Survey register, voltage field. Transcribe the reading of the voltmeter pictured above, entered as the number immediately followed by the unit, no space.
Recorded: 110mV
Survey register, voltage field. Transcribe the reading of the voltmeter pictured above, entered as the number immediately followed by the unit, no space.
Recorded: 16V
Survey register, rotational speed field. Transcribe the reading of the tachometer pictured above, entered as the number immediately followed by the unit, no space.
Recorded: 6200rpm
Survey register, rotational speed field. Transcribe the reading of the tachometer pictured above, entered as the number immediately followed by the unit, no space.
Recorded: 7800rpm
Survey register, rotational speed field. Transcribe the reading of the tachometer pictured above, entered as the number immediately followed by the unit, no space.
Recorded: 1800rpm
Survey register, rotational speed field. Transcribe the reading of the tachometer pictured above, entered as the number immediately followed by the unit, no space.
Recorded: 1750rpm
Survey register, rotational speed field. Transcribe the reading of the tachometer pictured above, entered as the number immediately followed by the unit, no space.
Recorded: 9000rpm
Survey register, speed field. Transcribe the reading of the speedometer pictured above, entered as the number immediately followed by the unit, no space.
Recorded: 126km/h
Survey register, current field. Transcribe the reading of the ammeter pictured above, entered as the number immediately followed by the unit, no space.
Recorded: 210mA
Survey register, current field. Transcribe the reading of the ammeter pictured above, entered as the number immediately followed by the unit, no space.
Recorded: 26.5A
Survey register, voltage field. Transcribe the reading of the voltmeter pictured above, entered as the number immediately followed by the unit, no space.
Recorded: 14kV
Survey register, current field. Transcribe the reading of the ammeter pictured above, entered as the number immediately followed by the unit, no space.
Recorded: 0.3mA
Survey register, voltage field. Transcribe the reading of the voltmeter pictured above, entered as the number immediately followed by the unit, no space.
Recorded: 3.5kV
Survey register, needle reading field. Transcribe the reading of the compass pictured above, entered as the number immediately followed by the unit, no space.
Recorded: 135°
····················
Your assignment =
Copy all of the material above word for word, without changing any character.

Solution to this exercise =
Survey register, voltage field. Transcribe the reading of the voltmeter pictured above, entered as the number immediately followed by the unit, no space.
Recorded: 110mV
Survey register, voltage field. Transcribe the reading of the voltmeter pictured above, entered as the number immediately followed by the unit, no space.
Recorded: 16V
Survey register, rotational speed field. Transcribe the reading of the tachometer pictured above, entered as the number immediately followed by the unit, no space.
Recorded: 6200rpm
Survey register, rotational speed field. Transcribe the reading of the tachometer pictured above, entered as the number immediately followed by the unit, no space.
Recorded: 7800rpm
Survey register, rotational speed field. Transcribe the reading of the tachometer pictured above, entered as the number immediately followed by the unit, no space.
Recorded: 1800rpm
Survey register, rotational speed field. Transcribe the reading of the tachometer pictured above, entered as the number immediately followed by the unit, no space.
Recorded: 1750rpm
Survey register, rotational speed field. Transcribe the reading of the tachometer pictured above, entered as the number immediately followed by the unit, no space.
Recorded: 9000rpm
Survey register, speed field. Transcribe the reading of the speedometer pictured above, entered as the number immediately followed by the unit, no space.
Recorded: 126km/h
Survey register, current field. Transcribe the reading of the ammeter pictured above, entered as the number immediately followed by the unit, no space.
Recorded: 210mA
Survey register, current field. Transcribe the reading of the ammeter pictured above, entered as the number immediately followed by the unit, no space.
Recorded: 26.5A
Survey register, voltage field. Transcribe the reading of the voltmeter pictured above, entered as the number immediately followed by the unit, no space.
Recorded: 14kV
Survey register, current field. Transcribe the reading of the ammeter pictured above, entered as the number immediately followed by the unit, no space.
Recorded: 0.3mA
Survey register, voltage field. Transcribe the reading of the voltmeter pictured above, entered as the number immediately followed by the unit, no space.
Recorded: 3.5kV
Survey register, needle reading field. Transcribe the reading of the compass pictured above, entered as the number immediately followed by the unit, no space.
Recorded: 135°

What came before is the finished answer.